We’ve all likely heard the verse “And whatever you do in word or deed, do all in the name of the Lord Jesus, giving thanks to God the Father through Him.” [Colossians 3:17]

So what gives?  How can there be so many different styles of worship if we know the Bible says that everything must be done in the name of the Lord Jesus?

Believe it or not, almost every religious group that claims to follow the Bible will proudly proclaim that they are doing everything in the name of Jesus.  But how can that be?  Does Jesus contradict Himself?  Does He tell one group to do one thing and another group to do the complete opposite?  That doesn’t even make sense, especially when you look at passages like “God is not the author of confusion” [I Corinthians 14:33].

Though we may think that this is a modern phenomenon, it isn’t.  Take a look at what is recorded in Acts 19:13-16.

“Then some of the itinerant Jewish exorcists took it upon themselves to call the name of the Lord Jesus over those who had evil spirits, saying, ‘We exorcise you by the Jesus who Paul preaches.’  Also, there were seven sons of Sceva, a Jewish chief priest, who did so.  And the evil spirit answered and said, ‘Jesus I know, and Paul I know; but who are you?’  Then the man in whom the evil spirit was leaped on them, overpowered them, and prevailed against them, so that they fled out of that house naked and wounded.”

These exorcists and sons of a priest thought they could just do some name dropping, and everything would be great.  All they had to do was claim their work was done in the name of Jesus, and they believed this was a free pass to do what they wanted.  They were sorely mistaken, and they learned that in a very painful and embarrassing way.

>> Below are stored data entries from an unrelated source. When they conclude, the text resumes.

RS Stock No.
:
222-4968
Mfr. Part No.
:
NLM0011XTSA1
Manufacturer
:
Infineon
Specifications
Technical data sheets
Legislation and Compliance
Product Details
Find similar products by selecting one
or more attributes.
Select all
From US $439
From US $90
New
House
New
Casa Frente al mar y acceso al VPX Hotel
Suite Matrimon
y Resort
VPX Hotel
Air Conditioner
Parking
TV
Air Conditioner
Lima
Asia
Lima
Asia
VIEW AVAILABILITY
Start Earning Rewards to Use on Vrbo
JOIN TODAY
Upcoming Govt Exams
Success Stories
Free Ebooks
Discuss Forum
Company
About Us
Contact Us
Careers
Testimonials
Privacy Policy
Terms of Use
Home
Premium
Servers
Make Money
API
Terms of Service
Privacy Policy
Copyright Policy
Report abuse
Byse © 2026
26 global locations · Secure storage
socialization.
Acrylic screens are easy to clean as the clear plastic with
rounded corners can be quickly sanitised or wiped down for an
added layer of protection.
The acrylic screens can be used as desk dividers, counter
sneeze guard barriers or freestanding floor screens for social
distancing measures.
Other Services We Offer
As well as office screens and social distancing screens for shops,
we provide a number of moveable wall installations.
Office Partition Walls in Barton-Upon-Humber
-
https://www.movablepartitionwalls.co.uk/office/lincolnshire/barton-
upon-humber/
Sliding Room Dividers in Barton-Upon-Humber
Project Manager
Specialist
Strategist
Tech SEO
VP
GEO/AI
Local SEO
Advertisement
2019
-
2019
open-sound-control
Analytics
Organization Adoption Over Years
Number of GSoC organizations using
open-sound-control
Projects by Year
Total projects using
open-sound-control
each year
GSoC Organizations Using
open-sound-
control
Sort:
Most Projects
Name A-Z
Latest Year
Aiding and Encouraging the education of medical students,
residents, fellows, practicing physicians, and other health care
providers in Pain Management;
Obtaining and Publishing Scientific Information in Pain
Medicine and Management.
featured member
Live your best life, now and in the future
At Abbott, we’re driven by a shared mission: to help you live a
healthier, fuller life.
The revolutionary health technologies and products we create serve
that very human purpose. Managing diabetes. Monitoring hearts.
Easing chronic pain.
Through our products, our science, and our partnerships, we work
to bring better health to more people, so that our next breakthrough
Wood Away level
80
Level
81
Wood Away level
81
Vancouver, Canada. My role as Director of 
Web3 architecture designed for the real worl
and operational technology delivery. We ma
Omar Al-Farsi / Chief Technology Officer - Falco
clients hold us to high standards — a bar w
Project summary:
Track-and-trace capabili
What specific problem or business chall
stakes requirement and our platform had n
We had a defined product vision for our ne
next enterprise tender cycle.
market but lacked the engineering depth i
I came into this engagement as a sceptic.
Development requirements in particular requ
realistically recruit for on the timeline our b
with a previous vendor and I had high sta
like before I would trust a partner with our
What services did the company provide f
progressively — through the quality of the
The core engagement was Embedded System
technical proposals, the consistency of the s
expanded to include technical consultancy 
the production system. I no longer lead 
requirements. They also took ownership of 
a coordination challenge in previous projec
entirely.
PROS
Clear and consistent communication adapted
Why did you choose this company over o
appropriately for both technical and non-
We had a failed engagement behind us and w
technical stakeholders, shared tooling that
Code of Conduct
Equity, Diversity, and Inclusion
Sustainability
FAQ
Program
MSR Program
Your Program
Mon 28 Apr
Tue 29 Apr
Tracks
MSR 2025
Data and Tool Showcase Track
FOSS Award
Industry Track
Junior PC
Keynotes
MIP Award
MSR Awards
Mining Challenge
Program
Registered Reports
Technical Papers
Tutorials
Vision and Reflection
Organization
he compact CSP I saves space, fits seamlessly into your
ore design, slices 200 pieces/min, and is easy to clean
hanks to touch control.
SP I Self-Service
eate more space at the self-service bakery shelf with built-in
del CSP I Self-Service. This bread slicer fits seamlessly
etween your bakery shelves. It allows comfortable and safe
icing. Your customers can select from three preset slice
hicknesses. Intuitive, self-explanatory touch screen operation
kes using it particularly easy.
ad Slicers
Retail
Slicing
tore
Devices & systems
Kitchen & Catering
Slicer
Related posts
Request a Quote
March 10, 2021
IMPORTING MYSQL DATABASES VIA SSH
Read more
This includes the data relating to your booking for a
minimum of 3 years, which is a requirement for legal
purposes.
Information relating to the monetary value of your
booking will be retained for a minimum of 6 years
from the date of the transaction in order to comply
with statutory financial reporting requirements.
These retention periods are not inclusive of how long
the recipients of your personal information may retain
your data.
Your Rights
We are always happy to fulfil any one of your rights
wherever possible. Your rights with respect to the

So how is that everyone today can claim to be worshiping in the name of Jesus, yet worship in vastly different ways?  You can claim whatever you want, but that doesn’t make it true.  I can take your property and claim that I am doing it in the name of the law, but I’ll still go to jail.

How are we supposed to sort between the ones who are really doing things in a way authorized by Jesus the Christ (i.e. doing things in the name of Jesus) and those who are just flat wrong?  John tells us in John 8:32 that “you shall know the truth, and the truth shall make you free.”  So where does this truth come from?  John follows that up in John 17:17 by quoting Jesus’ prayer of “Sanctify them by Your truth.  Your word is truth.”

The Bible is the source of all truth.  If we want to do anything in the name of Jesus, we have to do it in the way outlined in Scripture.  If anyone claims the name of Jesus, yet contradicts what the Bible teaches, then they are like the exorcists and sons of the priest in Acts 19.  They will ultimately learn that lesson, possibly in an eternally painful way (Matthew 7:21-23; 13:41-42).